What does it mean to be “a good Jew”? What does it mean to be a Jew at all? Those questions are thrown into sharp focus by this meaty new play, set in Germany and Czechoslovakia in the dark days of the Second World War. Sol is Jewish, but doesn’t really feel it; Hilda, his non-Jewish sweetheart, has a Nazi ideologue for a dad. Through a combination of bad choices and simple dramatic irony, they each end up concealing their true identity – and Hilda finds herself interned in a concentration camp which Sol helps to run.
Among a strong cast, Isabella McCarthy Sommerville stands out as the headstrong but somehow vulnerable Hilda. It falls to her to set the mood, with an electrifying poem performed at the family dinner table; and she also brings the perfect mix of compassion and pragmatism to later scenes involving a young child called Anya. Playing Anya, Luci Flo is both convincing and strong, and there is a genuine tension whenever she’s on the stage – because one wrong word from the naïve young girl could spell doom for everyone.

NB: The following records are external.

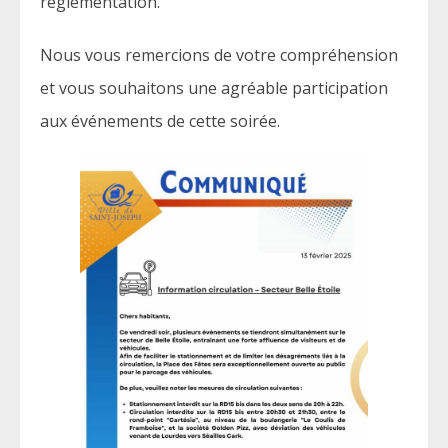
réglementation.
Nous vous remercions de votre compréhension
et vous souhaitons une agréable participation
aux événements de cette soirée.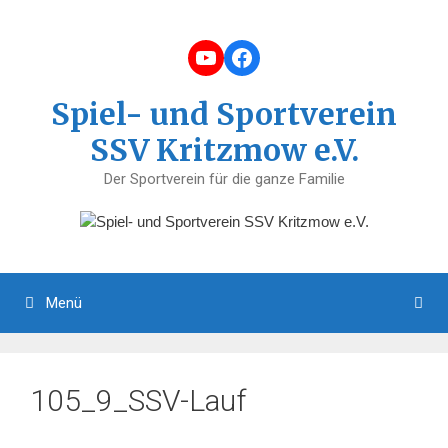
Zum
Inhalt
YouTube
Facebook
springen
Spiel- und Sportverein
SSV Kritzmow e.V.
Der Sportverein für die ganze Familie
Menü
105_9_SSV-Lauf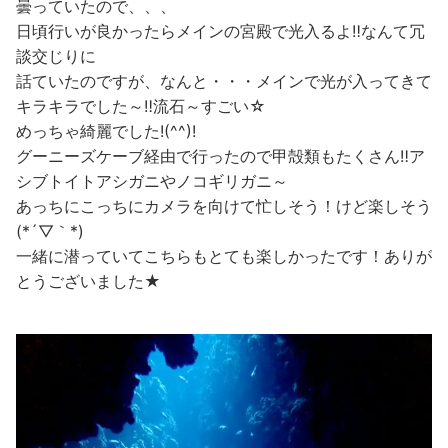
曇っていたので、、、
日頃行いが良かったらメインの宮殿で光入るよ‼なんて冗
談交じりに
話ていたのですが、なんと・・・メインで光が入ってきて
キラキラでした～‼流石～すごい☆
めっちゃ綺麗でした!(^^)!
グーニーズケーブ経由で行ったので甲殻類もたくさん‼ア
シブトイトアシガニやノコギリガニ～
あっちにこっちにカメラを向けて忙しそう！けど楽しそう
(*´▽｀*)
一緒に潜っていてこちらもとても楽しかったです！ありが
とうございました★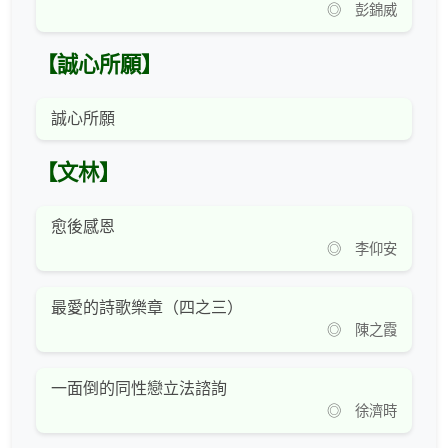
◎ 彭錦威
【誠心所願】
誠心所願
【文林】
愈後感恩
◎ 李仰安
最愛的詩歌樂章（四之三）
◎ 陳之霞
一面倒的同性戀立法諮詢
◎ 徐濟時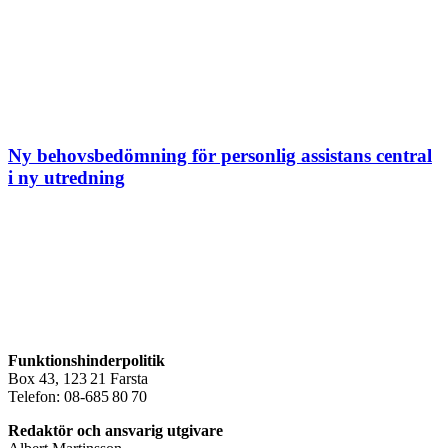
Ny behovsbedömning för personlig assistans central
i ny utredning
Funktionshinderpolitik
Box 43, 123 21 Farsta
Telefon: 08-685 80 70
Redaktör och ansvarig utgivare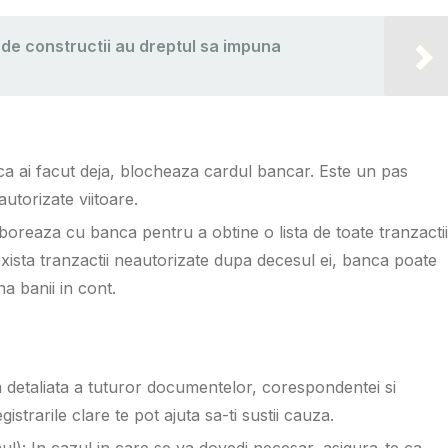
a de constructii au dreptul sa impuna
ca ai facut deja, blocheaza cardul bancar. Este un pas
utorizate viitoare.
boreaza cu banca pentru a obtine o lista de toate tranzactii
exista tranzactii neautorizate dupa decesul ei, banca poate
na banii in cont.
a detaliata a tuturor documentelor, corespondentei si
istrarile clare te pot ajuta sa-ti sustii cauza.
ul): In cazul in care se va dovedi necesar, asigura-te ca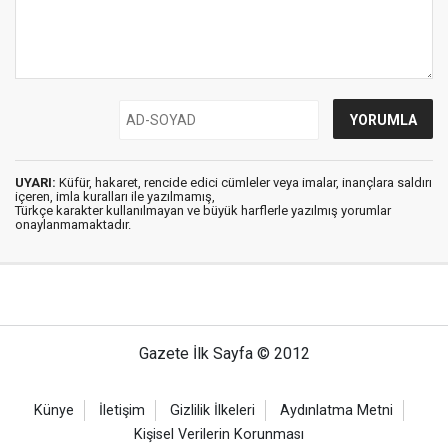
UYARI:
Küfür, hakaret, rencide edici cümleler veya imalar, inançlara saldırı
içeren, imla kuralları ile yazılmamış,
Türkçe karakter kullanılmayan ve büyük harflerle yazılmış yorumlar
onaylanmamaktadır.
Gazete İlk Sayfa © 2012
Künye
İletişim
Gizlilik İlkeleri
Aydınlatma Metni
Kişisel Verilerin Korunması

Jonathan Brown’s script explores some difficult questions of identity. Sol’s motivations perhaps deserve a little more analysis; it’s easy to see why he conceals his background, but harder to grasp why he ends up so firmly embedded into an oppressive regime. But there is, bravely, an attempt to understand how Hilda’s father has ended up that way, with a back-story that touches on collective guilt and the tendency to blame a whole people for an isolated crime.
So A Good Jew is a big play, which tackles big events and triggers big emotions. All the same, I longed at times for a little more subtlety; a couple of the plot twists, particularly the way that Sol is required to prove himself, come dangerously close to stretching belief. In some ways, the moments of mundane casual cruelty are more chilling; Patrick Carmody is quietly menacing as a stolid camp guard, who takes disturbing pleasure in wielding fists and boots as soon as he thinks he’s unobserved.
A few clichés do creep in. The dialogue emphasises that “we’re all Germans”, yet a Nazi zealot is the only character to speak with a pronounced German accent. The script also leaves isolated words untranslated, a habit I find more hackneyed than authentisch. But the staging is stark when it needs to be, and creative when it’s time to lend some interest – particularly in the grotesquely comic filmic sequences, which cleverly play into the themes of propaganda and concealment which run through the final part of the play.
Overall, A Good Jew is recognisably a new work, and is sure to benefit from some clarification and refinement as time goes on. But with effective, creative direction – and more than its fair share of stand-out performances – it makes for a thought-provoking and subtly challenging evening of theatre.